Our oceans: mysterious, underappreciated and critical
Published Tuesday, July 19, 2016 in the New Brunswick Telegraph Journal and the Fredericton Daily Gleaner.
Not long ago, I found myself walking down one of Grand Manan Island’s magnificent beaches. The sea was calm, the air was warm and the gulls were talking up a storm.
Before long, I saw an empty pop bottle – so I picked it up. A little further, I spotted a plastic bottle cap and a piece of styrofoam. I picked them up too. Then I picked up an old oil jug and a tattered plastic bag. Then one of those elastics fishermen put on lobster claws to restrain them. Then another, and another.
Soon my hands were full – but there was still plastic litter all around. It was discouraging – and perhaps a bit symbolic of how easily we take for granted our mysterious, underappreciated and critical oceans.
If planets were named after their most prominent features, our home wouldn’t be called Planet Earth; it’d be Planet Ocean. Oceans cover about 70 per cent of the world’s surface. Most of us relate little to them because we live on land, the other 30 per cent. But oceans are critical to us:
- They provide food – about 80 million tonnes of fish and shellfish per year.
- They provide jobs to a quarter-billion people – most of them in Asia.
- Ocean plants – phytoplankton, kelp, algae – are integral parts of Earth’s carbon cycle. They absorb carbon dioxide, and emit 70 percent of our atmosphere’s oxygen. In other words, two-thirds of the oxygen we breathe comes to us courtesy of our oceans
- Oceans play a huge role in our global climate, because they absorb massive amounts of heat and move it via currents like the Gulf Stream.
Yet our oceans are under enormous pressure:
- Overfishing is rampant, and annual catches have been declining since the late 1980s. The collapse of the Newfoundland cod fishery stands as a stark example.
- Oceans are warming, having absorbed more than 90 per cent of the extra heat Earth has received in the past half century. The Gulf of Maine has been warming faster than most waters; many traditional fish species are waning and warm-water species are showing up. Plankton levels in the Bay of Fundy appear to be declining, perhaps explaining why endangered North Atlantic right whales have started bypassing the bay for colder waters further north. And warmer temperatures are being blamed for unprecedented bleaching of Australia’s famed Great Barrier Coral Reef this year.

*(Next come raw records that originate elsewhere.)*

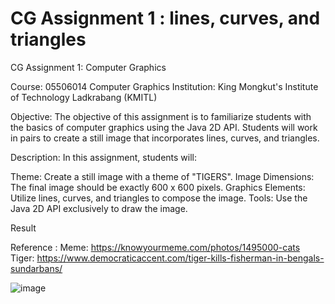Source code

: # CG Assignment 1 : lines, curves, and triangles
CG Assignment 1: Computer Graphics

Course: 05506014 Computer Graphics
Institution: King Mongkut's Institute of Technology Ladkrabang (KMITL)

Objective:
The objective of this assignment is to familiarize students with the basics of computer graphics using the Java 2D API. Students will work in pairs to create a still image that incorporates lines, curves, and triangles.

Description:
In this assignment, students will:

Theme: Create a still image with a theme of "TIGERS".
Image Dimensions: The final image should be exactly 600 x 600 pixels.
Graphics Elements: Utilize lines, curves, and triangles to compose the image.
Tools: Use the Java 2D API exclusively to draw the image.

Result

Reference :
Meme: https://knowyourmeme.com/photos/1495000-cats
Tiger: https://www.democraticaccent.com/tiger-kills-fisherman-in-bengals-sundarbans/

![image](https://github.com/Buye4h/cg-assignment1/assets/73097117/aade6e21-79da-4366-a211-e23b78423d4a)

- Oceans are becoming more acidic as they absorb more carbon dioxide from the air, making it difficult for lobster, clams, shrimp and many other shellfish to create their calcium-based shells.
- Finally, oceans are polluted with plastic, which breaks down into tiny pieces but never really degrades. According to a report earlier this year, the equivalent of a garbage truck full of plastic is added to our oceans every minute; if present trends continue, oceans will contain more plastic than fish by 2050.
What to do
If, like me, you are distressed by all of this, take heart: there’s much you can do:
- First, choose sustainable seafood when you shop. An organization called SeaChoice makes it easy by ranking different species as green (best), yellow (some concerns) or red (avoid). You can browse listings at www.tinyurl.com/sea-choice-recommendations, download a chart at www.tinyurl.com/sea-choice-chart or download their app from iTunes.
- Second, don’t litter, and pick up whatever plastic you can to keep it from washing or blowing into our waterways.
- Third, why not take part in the Nature Trust of New Brunswick’s Great Fundy Cleanup this Saturday, July 23? Teams of volunteers will tackle a dozen sites – including, I’m delighted to note, that Grand Manan beach I walked a few weeks ago. Call Lisa Lawyer at (506) 453 4886, or email firstname.lastname@example.org to volunteer or learn more. Or take part in the Great Canadian Shoreline Cleanup: join an already-scheduled event in your area, or plan your own cleanup anytime, anywhere. Learn more here: www.shorelinecleanup.ca.
- Fourth, help slow down warming and acidification by reducing your carbon footprint in every way you can.
Our oceans – mysterious, underappreciated and critical – are worth it.